The exponential increase in demand for energy requires indispensable energy sources such as lithium-ion batteries. While batteries play a crucial role in meeting the global energy demand, during long operation lithium-ion batteries go through undesirable effects causing the battery to age. Battery aging is caused by side reactions and degradation processes at various places in the battery leading to capacity loss. The rate of degradation depends on cycling conditions, potential, local concentrations, and temperature. Moreover, different materials used within the cell degrade in unique ways, and interactions between these materials—commonly referred to as “cross-talk” between electrodes—can intensify the overall aging of the battery.
Through pseudo-two-dimensional model (P2D), this study investigates one such degradation known as the solid-electrolyte-interphase (SEI) formation; that mainly occurs in the anode side of the lithium-ion battery causing loss in the cyclable lithium. It also accounts for the increasing potential drop caused by the increasing resistance of the thickening SEI layer on electrode particles. Additionally, the model considers how the reduction in electrolyte volume fraction impacts charge transport within the electrolyte.
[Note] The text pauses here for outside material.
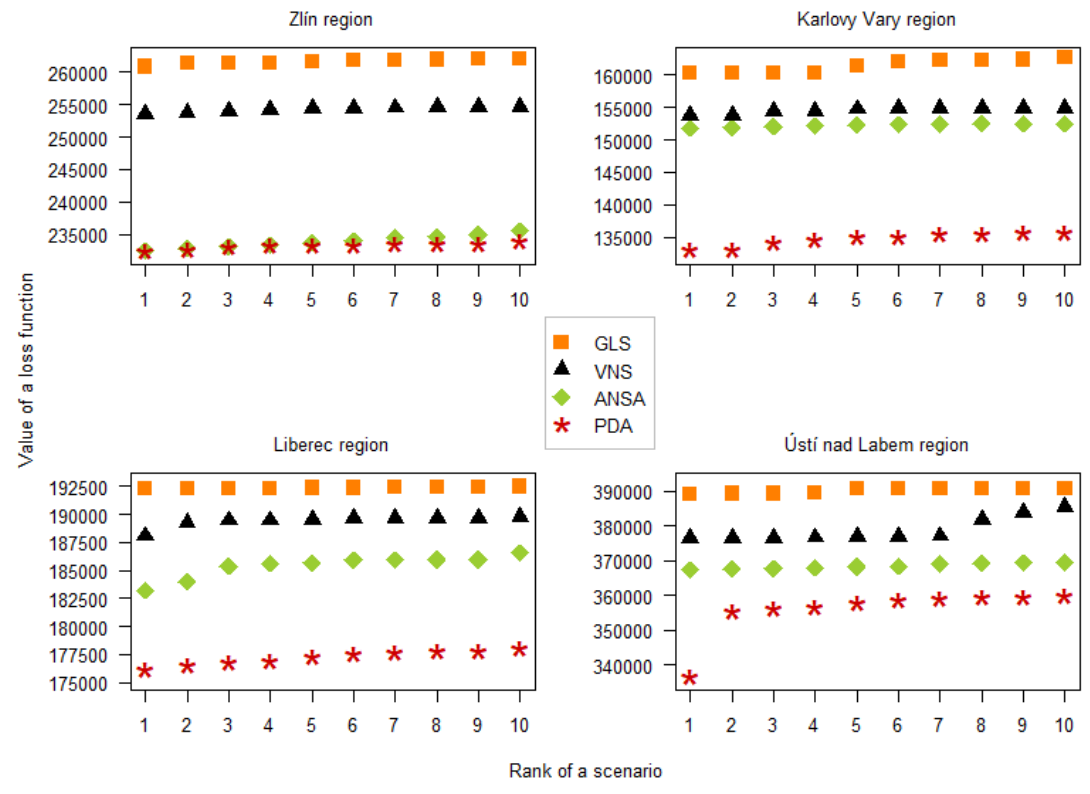
Figure 2. Values of the ten most critical scenarios for four concurrently interrupted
The model uses 21700 NMC622/Gr cylindrical prototype cells from commercial manufacturer and parameters of the cell were obtained from the manufacturer, project partners, literature and experimental data.
The study emphasizes how the formation and thickening of the parasitic SEI layer contributes significantly to the degradation of the lithium-ion cell. Simulations were conducted over 300 charge-discharge cycles and validated using experimental cell test data. The results indicated an approximate SEI layer thickness increase of 70 nm, which correlated with the observed rise in potential drop. For accuracy assessment, the root-mean-square error (RMSE) between the simulated and experimental results was calculated to be less than 0.05. This degradation model provides valuable insights into the performance and aging behavior of lithium-ion batteries under varying operational conditions.